Professor Kaplan stressed the wider meaning of their work: “We have described a simplified technology, based on a signal amplification technology and restricted-dimensional cytometry, that allows for the analysis of the signalling network in blood mononuclear cells from clinical samples. This analysis is likely to provide valuable novel insights into the participation of the signalling network in pathophysiology and pathogenesis”. Pathophysiology refers to the changes in body functions caused by disease, while pathogenesis means the origin and development of disease.
Professor Kaplan’s findings from this investigation not only show that cell signalling can be pictured with great clarity but also hint that these molecular maps could guide doctors and scientists toward better ways of understanding and even predicting disease behavior. By showing how molecules in blood immune cells interact differently in sickness and in health, this method could inspire new directions for diagnosis, prognosis, and treatment. Diagnosis is the process of identifying a disease, prognosis is the likely course or outcome of that disease, and treatment is the way doctors act to manage it.

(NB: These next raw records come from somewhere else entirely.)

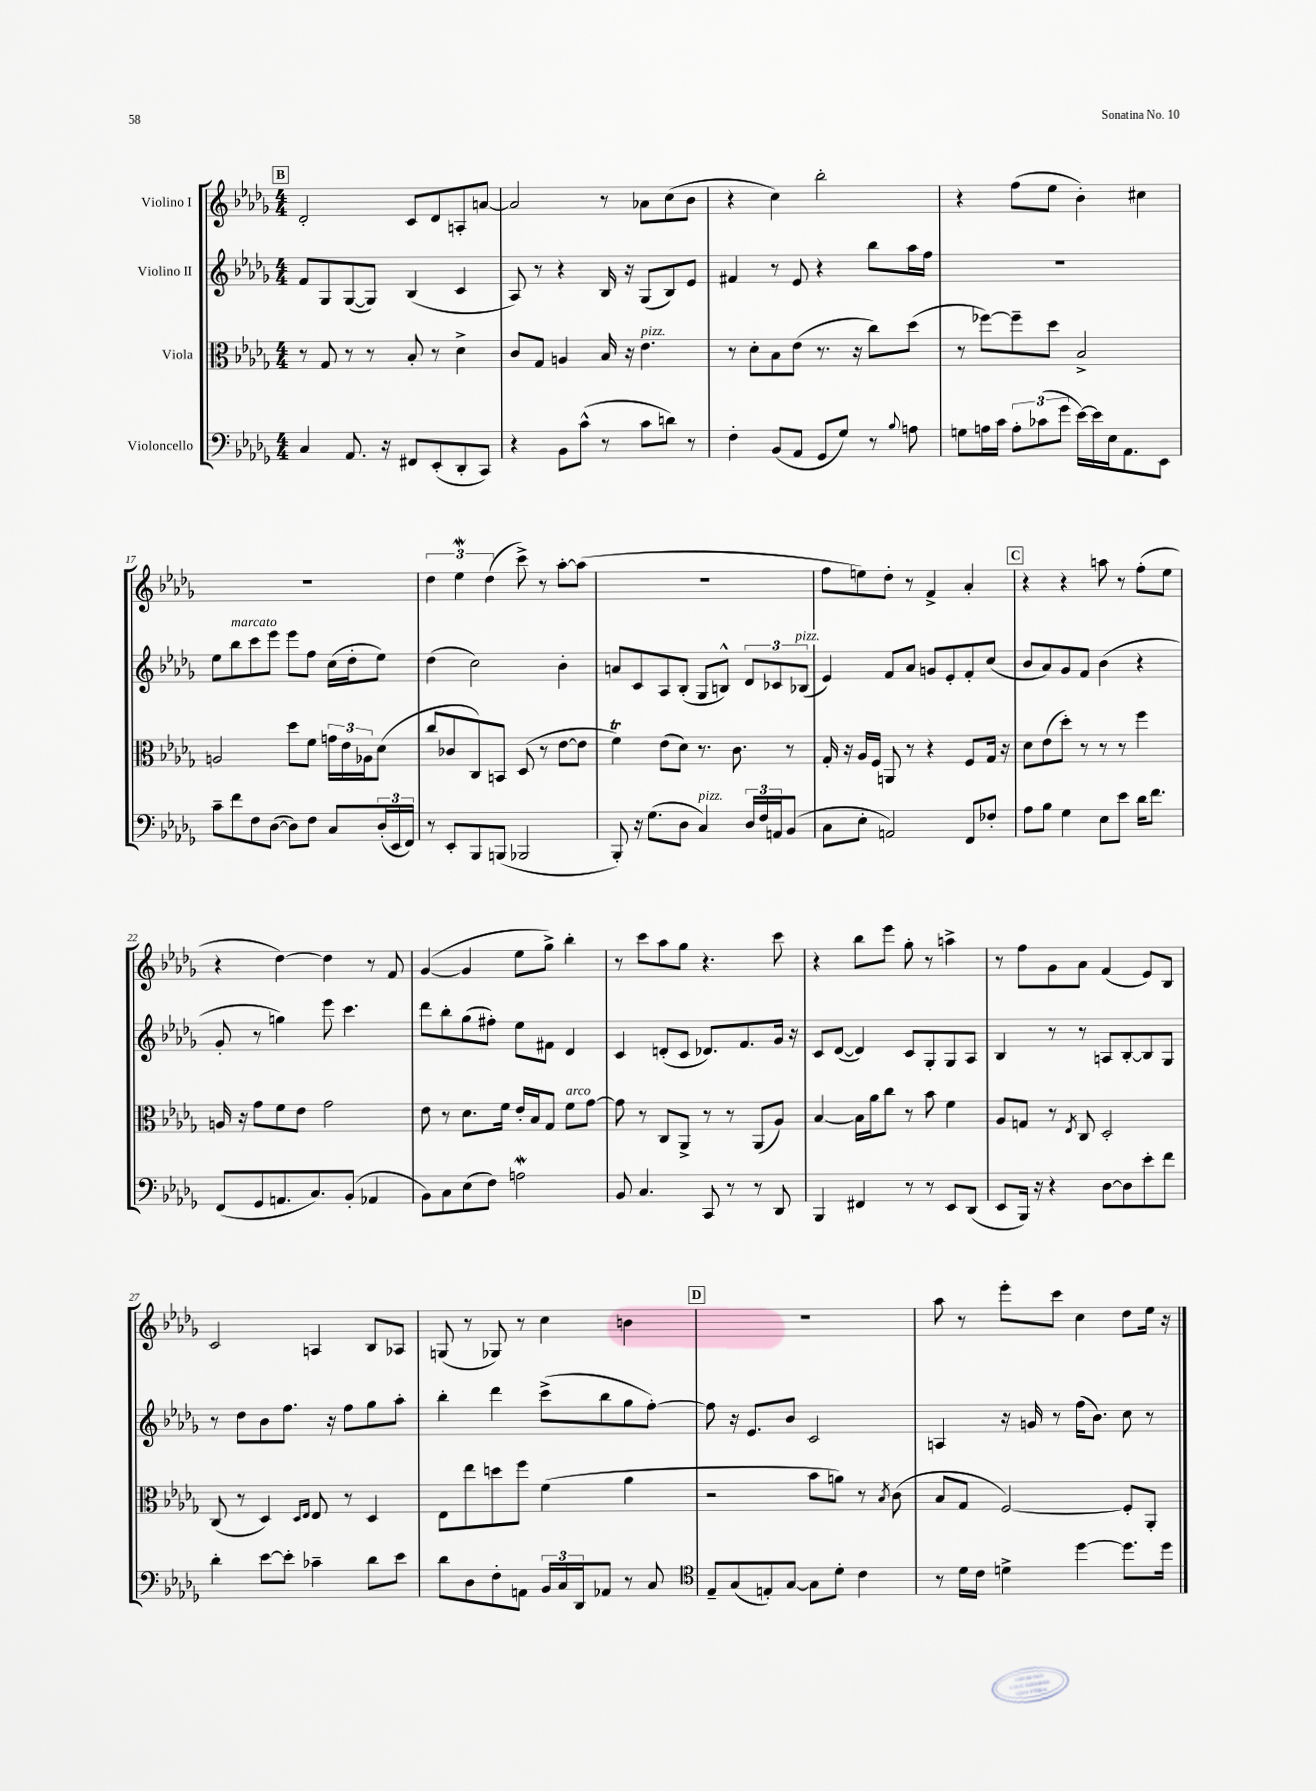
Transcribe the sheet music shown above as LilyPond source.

<<
\new StaffGroup <<
\new Staff = "s0" \with { instrumentName = "Violino I" } {
    \clef treble \key des \major \numericTimeSignature \time 4/4
    \mark \markup { \box "B" } des'2-. c'8 des'8 a8-. a'8~ |
    a'2 r8 aes'8 c''8( bes'8 |
    r4 c''4) bes''2-. |
    r4 f''8( ees''8 bes'4-.) cis''4 |
    R1 |
    \tuplet 3/2 { des''4 ees''4\mordent des''4( } c'''8->) r8 aes''8~-. aes''8( |
    r1 |
    f''8 e''8) des''8-. r8 f'4-> aes'4-. |
    \mark \markup { \box "C" } r4 r4 a''8 r8 f''8-.( ees''8 |
    r4 des''4~) des''4 r8 f'8 |
    ges'4~( ges'4 ees''8 ges''8->) bes''4-. |
    r8 c'''8 aes''8 ges''8 r4. c'''8 |
    r4 bes''8 ees'''8 ges''8-. r8 a''4-> |
    r8 f''8 ges'8 aes'8 f'4( ees'8) bes8 |
    c'2 a4 bes8 aes8 |
    g8( r8 ges8) r8 c''4 b'4 |
    \mark \markup { \box "D" } r1 |
    aes''8 r8 ees'''8-. c'''8 c''4 des''8 ees''16 r16 \bar "|." |
}
\new Staff = "s1" \with { instrumentName = "Violino II" } {
    \clef treble \key des \major \numericTimeSignature \time 4/4
    \mark \markup { \box "B" } f'8 ges8 ges8~( ges8) bes4( c'4 |
    aes8) r8 r4 bes16 r16 ges8( bes8) ees'8 |
    fis'4 r8 ees'8 r4 bes''8 aes''16 f''16 |
    R1 |
    ees''8 bes''8^\markup { \italic "marcato" } c'''8 ees'''8 ees'''8 f''8 c''16( des''16-. ees''8) |
    des''4( c''2) bes'4-. |
    a'8 c'8 aes8 bes8-.( ges8 b8-^) \tuplet 3/2 { des'8 ces'8 bes8^\markup { \italic "pizz." }( } |
    ees'4) f'8 aes'8 g'8 ees'8-. f'8-. c''8( |
    \mark \markup { \box "C" } bes'8 aes'8) ges'8 f'8 bes'4( r4 |
    ges'8-. r8 g''4) ees'''8 c'''4. |
    des'''8 bes''8-. ges''8( fis''8-.) ees''8 fis'8 des'4 |
    c'4 d'8-.( c'8 des'8.) f'8. ges'16 r16 |
    c'8 des'8~( des'4) c'8 ges8-. ges8 aes8 |
    bes4 r8 r8 a8 bes8~-. bes8 ges8 |
    r8 des''8 bes'8 f''8. r16 f''8 ges''8 aes''8-. |
    bes''4-. des'''4 c'''8->( bes''8 ges''8 f''8~-.) |
    \mark \markup { \box "D" } f''8 r16 ees'8. bes'8 c'2 |
    a4 r16 g'16 r8 f''16( bes'8.) c''8 r8 \bar "|." |
}
\new Staff = "s2" \with { instrumentName = "Viola" } {
    \clef alto \key des \major \numericTimeSignature \time 4/4
    \mark \markup { \box "B" } r8 ges8 r8 r8 bes8-. r8 des'4-> |
    c'8 ges8 a4 bes16 r16 ees'4.^\markup { \italic "pizz." } |
    r8 des'8-. bes8 ees'8( r8. r16 c''8) des''8( |
    r8 fes''8~) fes''8-- des''8 bes2-> |
    a2 des''8 f'8 \tuplet 3/2 { g'16 ees'16 aes16 } des'8( |
    c''8 ces'8 c8) b,8 des8( r8 ees'8~ ees'8 |
    f'4\trill) ees'8( des'8) r8. c'8. r8 |
    ges16-. r16 aes16 f16 a,8 r8 r4 f8 ges16 r16 |
    \mark \markup { \box "C" } des'8 ees'8( des''8-.) r8 r8 r8 f''4 |
    a16 r16 ges'8 f'8 ees'8 ges'2 |
    ees'8 r8 des'8. f'16 ees'16-. bes16 ges8 f'8^\markup { \italic "arco" } ges'8~ |
    ges'8 r8 c8 aes,8-> r8 r8 aes,8( aes8) |
    bes4~ bes16 aes'16 c''8 r8 bes'8 f'4 |
    aes8 g8 r8 \acciaccatura { ees8 } c8 des2-. |
    c8( r8 des4) \grace { des16 ees16 } ees8 r8 des4 |
    ees8 ees''8 d''8 f''8 f'4( aes'4 |
    \mark \markup { \box "D" } r2 bes'8 a'8) r8 \acciaccatura { bes8 } c'8( |
    bes8 ges8 f2~) f8-. aes,8-. \bar "|." |
}
\new Staff = "s3" \with { instrumentName = "Violoncello" } {
    \clef bass \key des \major \numericTimeSignature \time 4/4
    \mark \markup { \box "B" } c4 aes,8. r16 fis,8 ees,8-.( des,8-. c,8) |
    r4 bes,8 c'8-^( r8 c'8 d'8) r8 |
    f4-. bes,8( aes,8 ges,8 ges8) r8 \appoggiatura { bes8 } a8 |
    g8 a16 c'16 \tuplet 3/2 { a8-. ces'8( ges'8 } ees'16~) ees'16 ees16 aes,8. ees,8 |
    c'8-- f'8 f8 des8~( des8) f8 c8 \tuplet 3/2 { des16-.( ees,16 f,16) } |
    r8 ees,8-. bes,,8 b,,8( bes,,2 |
    bes,,8-.) r16 ges8.( des8 c4^\markup { \italic "pizz." }) \tuplet 3/2 { des16 f16 a,16 } bes,8( |
    c8 ees8-. a,2) f,8 fes8-. |
    \mark \markup { \box "C" } aes8 bes8 ges4 ees8 ees'8 des'16 f'8. |
    f,8( ges,8 a,8. c8.) bes,8-.( aes,4 |
    bes,8) c8 ees8( f8) a2\mordent |
    bes,8 c4. c,8 r8 r8 des,8 |
    bes,,4 fis,4 r8 r8 ees,8 des,8( |
    ees,8 bes,,16) r16 r4 des8~ des8 ees'8-. f'8 |
    des'4-. ees'8~ ees'8-. ces'4-- des'8 ees'8 |
    des'8 des8 f8-. a,8 \tuplet 3/2 { bes,16 c16 des,16 } aes,8 r8 c8 |
    \mark \markup { \box "D" } \clef tenor ees8-- ges8( e8-.) ges8~ ges8 des'8-. c'4 |
    r8 des'16 c'16 d'4-> des''4~ des''8. des''16 \bar "|." |
}
>>
>>
\layout { \context { \Score currentBarNumber = #13 } }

As cell signalling lies at the center of many illnesses, the possible uses of this discovery are wide-ranging. The results could help clinicians monitor disease in real time, measure how patients respond to treatment, and reveal hidden pathways that matter in cancer and immune system disorders. Professor Kaplan and his team’s study demonstrates that by listening more carefully to the quiet conversations inside blood immune cells, science is moving closer to turning these subtle signals into meaningful clinical insights.
Journal Reference
Kaplan D., Lazarus H.M., Valent J., Anwer F., Mazzoni S., Samaras C., Williams L., Nakashima M., Hanna M., Raza S., Christian E., Khouri J. “Signalling Network Analysis of Blood Mononuclear Cells From Clinical Samples by Bivariate Correlation.” Journal of Cellular and Molecular Medicine, 2025; Volume 29. DOI: https://doi.org/10.1111/jcmm.70550
About the Author

Professor Kaplan received MD and PhD degrees from the University of Chicago. He served as a pathology resident at Barnes and Jewish Hospitals in Saint Louis and continued his research efforts as a post-doctoral fellow at Washington University. Dr. Kaplan joined the faculty in the Case Western Reserve University School of Medicine where he established a biomedical research laboratory. He also served as the director of Diagnostic Immunology and Virology laboratories at University Hospitals Cleveland. He has achieved many firsts in his research including the first cloning of human cytotoxic T cells specific for influenza virus, the first stable gene transfer into human T lymphocytes, the first use of antisense DNA to turn off expression of specific proteins in human T cells, and the first description of T cell surface molecules active in mediating immunoregulation.